Safar’s paper is pretty information-rich and I still discover new things every time I open it up. After poring over it a couple of times I gleaned that the Tet-off mice, when maintained on doxycycline, expressed ~0.1x wild-type PrP levels. Since this failed to outright reverse/prevent the disease, I had concluded that the magic threshold, if one exists, must be between 90% and 100% knockdown.
However, I tracked down Jiri Safar himself at Prion2013 to ask him more about this. He said his best estimate is that his mice when maintained on doxycycline actually express 0.2x wild-type PrP levels. That’s good – so the range for a hypothetical threshold is now somewhere between 80% and 100% knockdown. But he also pointed out to me that even if there is a magic threshold, you don’t necessarily need to reach it in order to have a drug be therapeutically valuable, delaying and at least temporarily reversing the disease.**
**As an aside, he also told me that his experiment was unfathomably long and labor-intensive and that personally he wouldn’t do it again. Well, thanks for doing it once, dude. It was great work.

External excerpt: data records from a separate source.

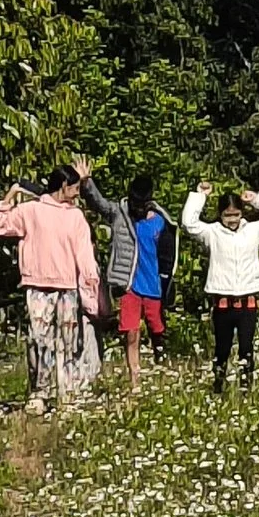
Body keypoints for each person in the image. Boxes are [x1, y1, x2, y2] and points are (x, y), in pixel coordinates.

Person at [0, 166, 103, 413]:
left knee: (67, 341)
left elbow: (85, 257)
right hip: (38, 285)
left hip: (66, 288)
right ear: (63, 187)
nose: (76, 194)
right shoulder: (31, 211)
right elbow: (0, 225)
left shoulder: (75, 217)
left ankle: (66, 393)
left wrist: (90, 286)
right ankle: (40, 393)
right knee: (40, 341)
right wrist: (8, 198)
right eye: (74, 189)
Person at [77, 162, 171, 394]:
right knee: (131, 332)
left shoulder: (161, 221)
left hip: (154, 288)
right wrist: (87, 182)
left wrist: (169, 283)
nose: (136, 208)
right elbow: (98, 203)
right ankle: (135, 380)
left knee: (157, 329)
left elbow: (168, 256)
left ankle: (162, 362)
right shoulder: (119, 213)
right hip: (129, 286)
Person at [181, 182, 259, 392]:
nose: (232, 220)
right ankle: (218, 387)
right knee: (222, 349)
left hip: (247, 302)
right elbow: (188, 223)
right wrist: (200, 196)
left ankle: (246, 388)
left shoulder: (253, 229)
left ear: (242, 214)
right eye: (227, 215)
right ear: (220, 214)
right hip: (223, 302)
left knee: (246, 348)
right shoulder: (212, 232)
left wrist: (256, 199)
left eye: (236, 215)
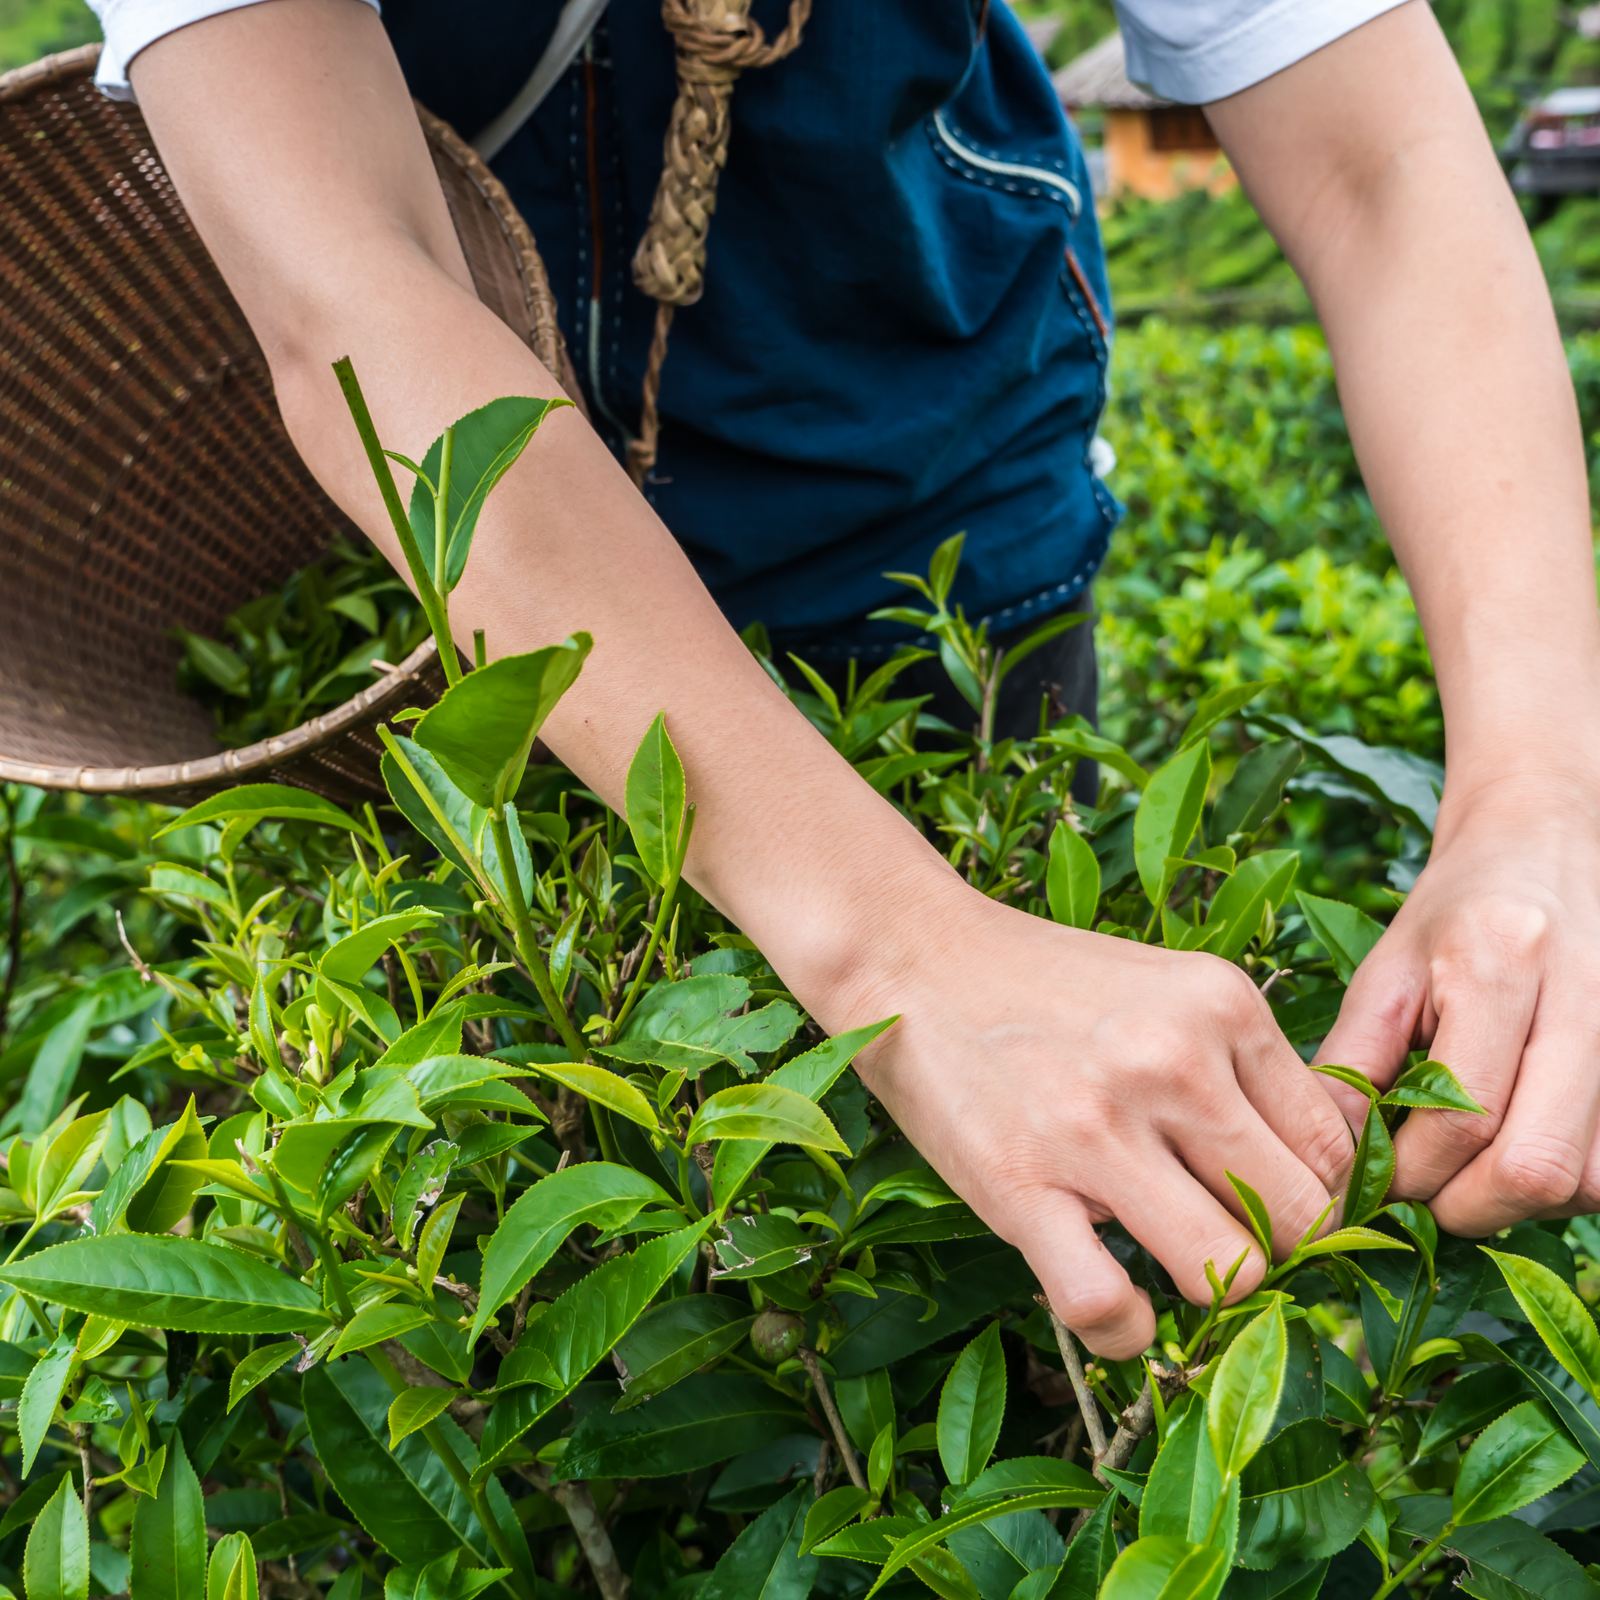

So I took another look at his paper today. In one experiment, in which controls died at 149 dpi, a group of mice was treated with doxycycline beginning at 98 dpi, and this group lived to 432 dpi. Those mice were treated at timepoint 98/149 = 0.66 of the way through the control incubation time. Though Safar didn’t do any elaborate behavioral testing or histopathology to identify early changes in these mice, it’s likely that he would have found them if he’d looked hard enough. Mallucci 2007 did extensive behavioral testing on Tg37 mice – the paper is not super clear on expression level but based on Moreno 2012 I believe these were Tg37 heteterozygotes, so expressing 3x wild-type levels, compared to the 2x expressed by Safar’s mice when not maintained on doxycycline. Mallucci’s mice showed behavioral changes and synapse loss at 7 wpi, where controls died at 12 wpi, so symptoms were detectable at timepoint 7/12 = 0.58. All this is to say, Safar’s mice probably also had some early behavioral changes and synapse loss by timepoint 0.66 when he started them on doxycycline. They certainly had accumulated a great deal of proteinase K-resistant PrP (PrP-res), and much of this PrP-res was quickly degraded after PrPC expression levels were reduced. Within a week, PrP-res in the brain dropped ~20-fold [Fig 3] to “the minimum level to be detectable”, and it stayed that low for about 3 weeks before rising again. In at least two human prion diseases, it’s been reported that PrP-res accumulation tracks pretty well with the extent of pathology across brain regions – CJD [Parchi 1996] and FFI [Cortelli 1997] – so it seems reasonable to expect that a 20-fold reduction in PrP-res would have reversed any early pathological changes in Safar’s mice, temporarily, until PrP-res began to accumulate again.
That’s good news. If and when we discover a drug that can reduce PrP expression, even if it doesn’t reduce PrP enough to outright eliminate the disease, it still might be able to at least temporarily reverse symptoms. That would mean that it could bring not only survival benefits but quality of life benefits as well.